After leaving Wheeler Ranch, Laurel spent two years traveling with avant-garde composer Ramon Sender, one of the founders of the San Francisco Tape Music Center in the early 1960s along with Mort Subotnick, Pauline Oliveros, and Terry Riley. Laurel learned a lot about scales, modes, and tunings from Sender and created a book with him in 1973 published by Harper & Row, Being of the Sun, which included a lot of that musical information. Sender was also one of the inventors, along with Subotnick and audio engineer Don Buchla, of the first synthesizer on the West Coast, the Buchla Box.

In 1974 Laurel moved to Hawaii, where open-tuned guitar was a traditional part of the national ethnic music tapestry. She learned to play and sing Hawaiian music from numerous teachers, including Auntie Clara Tolentino, slack-key guitarist Uncle Sol Kawaihoa, twelve-string player Wesley Furumoto (with whom she played in a duo for two years), and jazz guitarist Sam Ahia, and learned nearly as much by seeing the live performances of Auntie Alice Namakelua, who was the court musician to Queen Liliukalani as a teenager, and listening to the early recordings of Keola and Kapono Beamer. During the 1980s Laurel spent three years in California studying jazz guitar and, with Pamela Polland, vocal technique, while teaching at the Los Angeles alternative school Hearlight. She fell in love with the early music of Michael Franks and Brazilian pop, and built up a repertoire of jazz standards and Brazilian tunes in addition to her Hawaiian songs. Upon returning to Maui, Laurel continued to study vocal technique and taught at Haleakala School. She returned to California for a year in 1984 and began gigging in restaurants all around Sonoma County before returning again to Hawaii and continuing to perform constantly as well as opening and running a full-service wedding business for 11 years.

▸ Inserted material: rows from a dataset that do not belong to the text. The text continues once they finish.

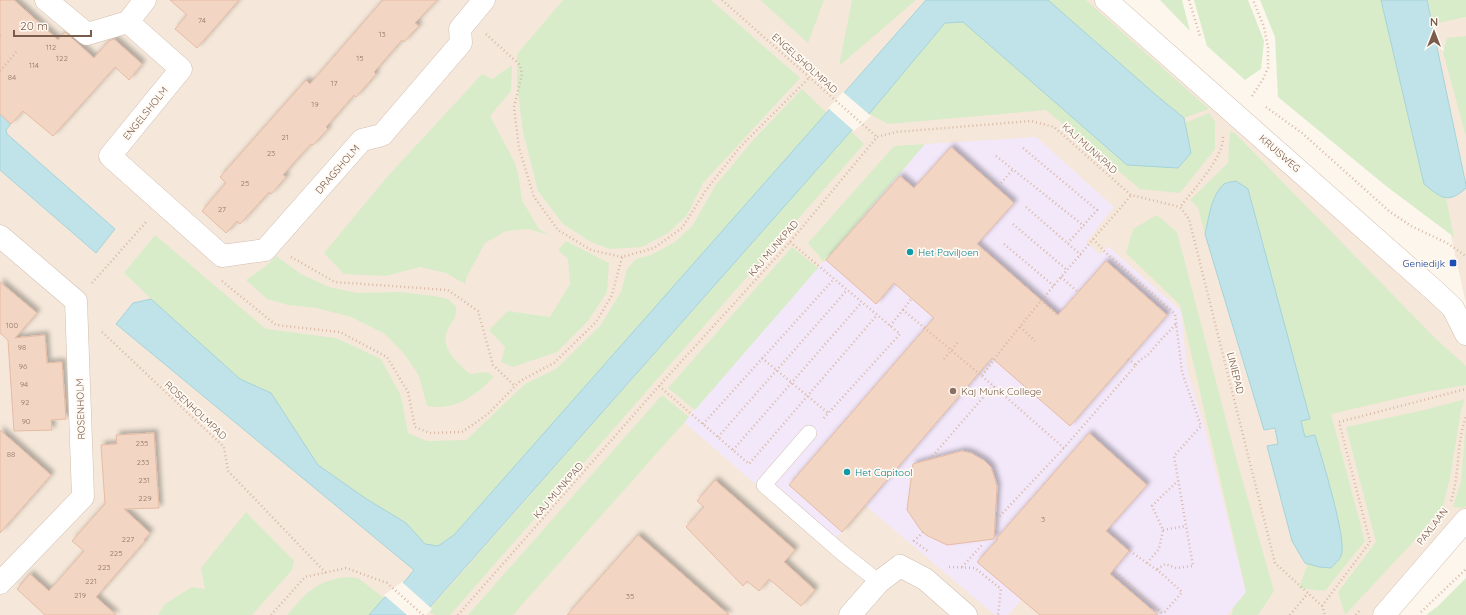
<svg xmlns="http://www.w3.org/2000/svg" width="1466" height="615" font-family="Quicksand,sans-serif">
  <style>
    .residential { fill: #f5e8da }
    .education { fill: #f3e8fa }
    .green { fill: #d8ecc9 }
    .water { fill: #bfe3e8; stroke: #a5d3da }
    .pier { fill: #fdf6ec }
    .building { fill: #f3d5c3; stroke: #e6bba3; filter: url(#shadow) }
    .lines { fill: none; stroke-linecap: round; stroke-linejoin: round }
    .lane-casing { stroke: #d1beb0; stroke-width: 16 }
    .street-casing { stroke: #d1beb0; stroke-width: 23 }
    .secondary-casing { stroke: #d6c0b0; stroke-width: 23 }
    .path { stroke: #d9b8a5; stroke-width: 2.5; stroke-dasharray: 1 3; stroke-linecap: butt }
    .lane { stroke: #fff; stroke-width: 15 }
    .street { stroke: #fff; stroke-width: 22 }
    .secondary { stroke: #fff; stroke-width: 22 }
    .culture-dot { fill: #0f9aa8; stroke: #fffaf3; stroke-width: 1.5 }
    .transit-dot { fill: #1a4fb4; stroke: #fffaf3; stroke-width: 1.5 }
    .education-dot { fill: #8d6e63; stroke: #fffaf3; stroke-width: 1.5 }
    .labels { text-anchor: middle; stroke-width: 3.5; stroke-linejoin: round; paint-order: stroke }
    .number-label { font-size: 8px; fill: #987a6a }
    .street-label { font-size: 10px; fill: #7a5c4d; stroke: #fffaf3 }
    .culture-label { font-size: 10px; fill: #0d838f; stroke: #fffaf3; text-anchor: start }
    .transit-label { font-size: 10px; fill: #164399; stroke: #fffaf3; text-anchor: end }
    .education-label { font-size: 10px; fill: #785e54; stroke: #fffaf3; text-anchor: start }
  </style>
  <defs>
    <filter id="shadow"><feDropShadow dx="3.5" dy="-3.5" stdDeviation="2" flood-color="#0004"/></filter>
  </defs>
  <rect width="100%" height="100%" fill="#fdf6ec"/>
  <path class="residential" d="M0,0h1104l362,325v200l-77,90h-1389z
    M1399,0h67v304z"/>
  <path class="education" d="M1036,137l78,70 -28,35 14,13 8,-9 73,65 6,60 17,54 42,167 -19,23h-187l-18,-16 -14,16h-13l-130,-110 -37,42 -144,-125 241,-278z"/>
  <path class="green" d="M563,0h148l89,78 -97,105 -16,32 -19,18 -26,14 -32,2 -19,-7 -28,-18 -25,-33 -15,-59 -6,-47v-31z
    M760,0h64l-16,43z
    M852,0h64l-77,66z
    M1048,0h38l123,109 -25,9 -28,-23z
    M1160,0h22l8,31z
    M1194,0h54l16,41 -3,28 -16,11 -38,-34z
    M1260,0h121l43,184 15,11 7,3 8,39 -68,-51 -108,-89 -3,-60z
    M1427,0h39v17l-33,7z
    M963,22l164,143 64,-12 -6,-30 24,-10 6,9v27l-35,44 -40,-4 -94,-79 -158,14 -19,-10 76,-91z
    M1466,36v101l-23,-85 4,-14z
    M512,65l-1,26 -21,25 25,47 3,10 4,27 17,29 10,6 -21,-6 -22,2 -21,12 -18,33 -2,8 -19,-11 -26,-6 -34,9 -42,-2 -20,-21 63,-76 95,-103 10,5z
    M802,89l25,24 -373,422 -16,11 -13,-2 -19,-21 -41,-25 -47,-33 -47,-72 -31,-14 -89,-80 -27,-26 31,-38 111,94 70,9 45,21 20,37 7,37 19,8 39,-1 59,-56 31,-15 44,-43 21,-34 6,-23 9,-10 15,-4 24,-13 18,-17 22,-39 39,-47z
    M851,131l13,13 -414,471h-15l-7,-4z
    M1230,131l5,2 199,204 32,29v19l-45,8 -90,21 34,127 -40,50 -26,-3 8,-22 -2,-3 14,4 11,1 -15,-133 -10,3 -4,-17 9,-2 -62,-230 -12,-8c-4,1 -9,1 -12,3 -13,11 -15,34 -19,50l-7,-26 -8,-8 38,-37z
    M925,144l-101,118 -16,-19 86,-97z
    M1157,215l20,17 58,222 39,137 -16,24h-26l1,-7 13,-16 -66,-287 -54,-52 7,-24z
    M566,241l43,22 -2,29 -19,29 -31,31 -44,15 -12,-5 4,-15 -16,-17 19,-19 42,6 20,-33 -2,-25 -10,-9z
    M792,247l26,21 -123,142 -27,-22z
    M276,256l25,18 28,13 28,6 43,-1 34,4 14,3 8,8c0,12 -1,10 -7,20 -11,19 7,35 21,47l17,-2 7,5c-20,19 -37,34 -67,29l-8,-30 -13,-20 -21,-22 -34,-17 -35,-9 -28,-3 -21,-6 -21,-19 21,-15z
    M662,395l27,22 -176,198h-45z
    M1465,399l-4,11 -11,68 -7,28 -29,35 -69,74 -7,-23 38,-50 -30,-115 78,-17z
    M1466,424v82l-2,2 -11,-1 8,-25z
    M246,512l48,49 -2,9 -40,45h-94l7,-11 27,-17 13,2 -4,-21z
    M347,577l11,1 26,20 -15,17h-82c21,-23 27,-34 60,-38z
    M1466,578v37h-40l12,-9z"/>
  <path class="water" d="M926,0h122l108,95 28,23 7,35 -13,15 -51,-3 -164,-143 -18,1 -76,91 -18,17 -428,484h-54l15,-17 16,-11 14,-17 -298,-246 17,-21 18,-4 89,80 31,14 47,72 47,33 41,25 19,21 13,2 16,-11z
    M1381,0h46l39,185v3c-18,17 -26,9 -42,-4z
    M0,111l10,8v6l-4,5 1,4 108,95 -19,24 -96,-83z
    M1236,181l12,8 62,230 -9,2 4,16 10,-2c6,21 33,106 26,121 -2,5 -8,9 -10,12l-12,-1 -14,-4 -13,-22 -25,-95 11,-2 -3,-16 -11,2 -59,-196c4,-16 6,-39 19,-50 3,-2 8,-2 12,-3z"/>
  <path class="pier" d="M843,92l28,24 -17,15 -26,-23z
    M402,582l30,27 -6,6h-19l-23,-20z"/>
  <path class="building" d="M0,0h14l44,40 7,-8 29,26 15,-17 5,-2 28,25 -13,16 -14,-13 -62,69 -30,-25 -12,13 -11,-10z
    M170,0h69l-42,48 -22,-19 12,-14z
    M383,0h54l-22,23 4,3 -8,8 -7,8 -2,-2 -28,32 2,2 -20,23 -2,-2 -28,32 2,2 -15,16 -2,-1 -14,15 -14,16 3,2 -15,17 -2,-2 -29,32 -3,-3 -11,12 -24,-22 24,-28 -6,-6 86,-97 4,4z
    M951,147l63,56 -37,41 81,71 48,-54 61,54 -97,111 -78,-68 -150,174 -53,-47 145,-167 -40,-35 -18,21 -50,-44 74,-84 14,12z
    M0,282l37,31 -22,25 30,-3 2,28 15,-1 4,57 -15,1 1,10 -38,1 -6,-91 -8,-7z
    M0,430l51,45 -51,58z
    M154,433l5,75 -35,1 26,24 -6,7 1,1 -49,56 20,18h-71l-28,-26 13,-15 19,17 35,-40 -12,-10 33,-37 -4,-59 16,-1 -1,-9z
    M1089,433l58,52 -41,46 23,20 -19,23 48,41h-118l-63,-53 21,-23h-2z
    M962,451l9,2 14,8 6,6 3,9 3,10 -3,53 -47,6 -21,-10 -6,-6 -13,-19 6,-46z
    M715,480l80,70 -11,12 31,28 -14,16 -32,-27 -10,12 -12,-10 -4,5 -57,-59 18,-20 -7,-6z
    M638,535l91,80h-162z"/>
  <g class="lines">
    <defs>
      <path id="lane" d="M809,433l-45,52 77,67 38,30"/>
      <path id="street" d="M46,0l41,34 41,-12 17,-22
        M128,22l53,47 -71,87 112,100 43,-6 97,-110 20,-5 79,-92 -1,-14 24,-29
        M0,236l76,65 7,196 -83,86
        M850,615l29,-33 21,-16 25,13 41,36"/>
      <path id="secondary" d="M1106,0l330,292 17,16 13,26
        M1384,615l82,-95"/>
    </defs>
    <use href="#lane" class="lane-casing"/>
    <use href="#street" class="street-casing"/>
    <use href="#secondary" class="secondary-casing"/>
    <path class="path" d="M722,0l155,137
      M1189,0l11,36
      M486,34l34,31 2,9 -8,33 5,41 15,49 24,33 33,20 31,7
      M0,36v-1
      M0,71l18,-21
      M1252,96l11,-17 5,-11v-20l-4,-21 -11,-27
      M1266,107l36,26 87,78 22,15 36,17 19,13
      M1223,137c1,20 -30,53 -43,70l9,12 86,344 47,43 3,9
      M1023,148l74,62 -29,33
      M996,156l88,70
      M1001,183l13,-15
      M1026,207l55,48
      M1013,224l54,46
      M1093,239l11,12 71,63 7,58 19,54 -27,30 19,110 -17,2 -11,-4 -9,6
      M790,242l110,92 -77,85
      M1004,244l50,42
      M291,257l44,25 113,8 30,21 15,54 22,21
      M1061,277l17,15
      M222,281l54,44 64,7 47,25 21,35 7,35 15,6 32,-1 26,-18 32,-33 34,-18 42,-41 16,-27 10,-38 32,-9 28,-20 24,-38 34,-43 70,-70
      M92,283l55,-62
      M1041,300l17,15
      M903,310l8,-11
      M890,326l13,-16 79,66c33,-46 71,-89 107,-132 14,-17 29,-32 42,-49
      M1020,327l15,14
      M102,332l122,115 4,24 98,102
      M762,358l66,55
      M944,359l15,-18
      M1136,365l4,-5 8,-5 10,-12 18,-19
      M982,376l82,72 72,-83 -8,-6
      M659,386l90,78 128,-149
      M703,424l131,-145
      M718,437l129,-147
      M733,450l128,-147
      M930,459l63,-73
      M1451,501c9,-28 5,-57 15,-84
      M997,519l67,-71
      M1163,530l23,-4
      M923,532l-9,9 15,11
      M1130,551l31,22 21,19 -19,22
      M1147,563l12,-14 4,-19 -11,-24 10,-10 16,-15
      M949,567l26,1 26,21 -3,26
      M962,567l21,-23
      M1113,570l51,45
      M1322,606l48,-64 -31,-120 127,-33
      M1421,612l45,-43
      M271,615l34,-38 41,-9 41,15 36,32
      M458,615l201,-229 131,-144 87,-105 19,-5 135,-11 23,6 77,68 49,12
      M1290,615l18,-22
      M1356,615l4,-5"/>
    <use href="#lane" class="lane"/>
    <use href="#street" class="street"/>
    <use href="#secondary" class="secondary"/>
  </g>
  <g class="culture-dot">
    <circle cx="910" cy="252" r="4"/>
    <circle cx="847" cy="472" r="4"/>
  </g>
  <rect class="transit-dot" x="1449" y="259" width="8" height="8" rx="2"/>
  <circle class="education-dot" cx="953" cy="391" r="4"/>
  <g class="labels">
    <g class="number-label">
      <text x="202" y="23">74</text>
      <text x="382" y="37">13</text>
      <text x="51" y="50">112</text>
      <text x="62" y="61">122</text>
      <text x="360" y="61">15</text>
      <text x="34" y="68">114</text>
      <text x="12" y="80">84</text>
      <text x="334" y="86">17</text>
      <text x="315" y="107">19</text>
      <text x="285" y="140">21</text>
      <text x="271" y="156">23</text>
      <text x="245" y="186">25</text>
      <text x="222" y="212">27</text>
      <text x="12" y="328">100</text>
      <text x="22" y="350">98</text>
      <text x="23" y="369">96</text>
      <text x="24" y="387">94</text>
      <text x="25" y="405">92</text>
      <text x="26" y="424">90</text>
      <text x="142" y="446">235</text>
      <text x="11" y="457">88</text>
      <text x="143" y="465">233</text>
      <text x="144" y="483">231</text>
      <text x="145" y="501">229</text>
      <text x="1043" y="522">3</text>
      <text x="128" y="542">227</text>
      <text x="116" y="556">225</text>
      <text x="104" y="570">223</text>
      <text x="91" y="584">221</text>
      <text x="80" y="598">219</text>
      <text x="630" y="599">35</text>
    </g>
    <g class="street-label">
      <text transform="translate(805 63) rotate(42)" y="4">ENGELSHOLMPAD</text>
      <text transform="translate(145 113) rotate(-51)" y="4">ENGELSHOLM</text>
      <text transform="translate(1090 148) rotate(42)" y="4">KAJ MUNKPAD</text>
      <text transform="translate(1280 153) rotate(41)" y="4">KRUISWEG</text>
      <text transform="translate(337 169) rotate(-49)" y="4">DRAGSHOLM</text>
      <text transform="translate(773 248) rotate(-49)" y="4">KAJ MUNKPAD</text>
      <text transform="translate(1236 373) rotate(76)" y="4">LINIEPAD</text>
      <text transform="translate(80 409) rotate(-92)" y="4">ROSENHOLM</text>
      <text transform="translate(196 410) rotate(43)" y="4">ROSENHOLMPAD</text>
      <text transform="translate(558 490) rotate(-49)" y="4">KAJ MUNKPAD</text>
      <text transform="translate(1432 526) rotate(-52)" y="4">PAXLAAN</text>
    </g>
    <g class="culture-label">
      <text x="918" y="256">Het Paviljoen</text>
      <text x="855" y="476">Het Capitool</text>
    </g>
    <g class="transit-label">
      <text x="1445" y="267">Geniedijk</text>
    </g>
    <g class="education-label">
      <text x="961" y="395">Kaj Munk College</text>
    </g>
  </g>
  <g transform="translate(1434 32)" stroke="#fffaf3" stroke-width="3" paint-order="stroke">
  <path d="M0-3L7 15L0 10L-7 15Z" fill="#7a5c4d"/>
  <text y="-6" font-size="11" font-weight="bold" text-anchor="middle" fill="#7a5c4d">N</text>
  </g>
  <path d="M14 30v6h77v-6" fill="none" stroke="#7a5c4d" stroke-width="2"/>
  <text x="20" y="30" font-size="12" fill="#7a5c4d" stroke="#fffaf3" stroke-width="3" paint-order="stroke">20 m</text>
</svg>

In 1996 she teamed with avant-garde drummer/composer/synthesizer player Joe Gallivan, the test driver of the first Moog drum, and they developed a long-term working relationship. Laurel aided Gallivan with his company and label, newjazz.com, and thereby learned how to put together and release her own CD. In 2000 she recorded some of the original folk songs that she had written during her commune days in the late 1960s and early 1970s and released it independently as Music From Living on the Earth, supporting the album by playing more than 70 shows over the course of the year in 25 states across the country. She also developed a one-woman, one-act play called Living on the Earth-The Musical based on stories from her best-selling book and those songs, and began discussions to turn it into a screenplay as well. The following year, Laurel set to work recording Living in Hawaii Style consisting primarily of her original Hawaiian slack-key pieces, and made plans to work on a jazz and blues album, What Living's All About, produced by Gallivan.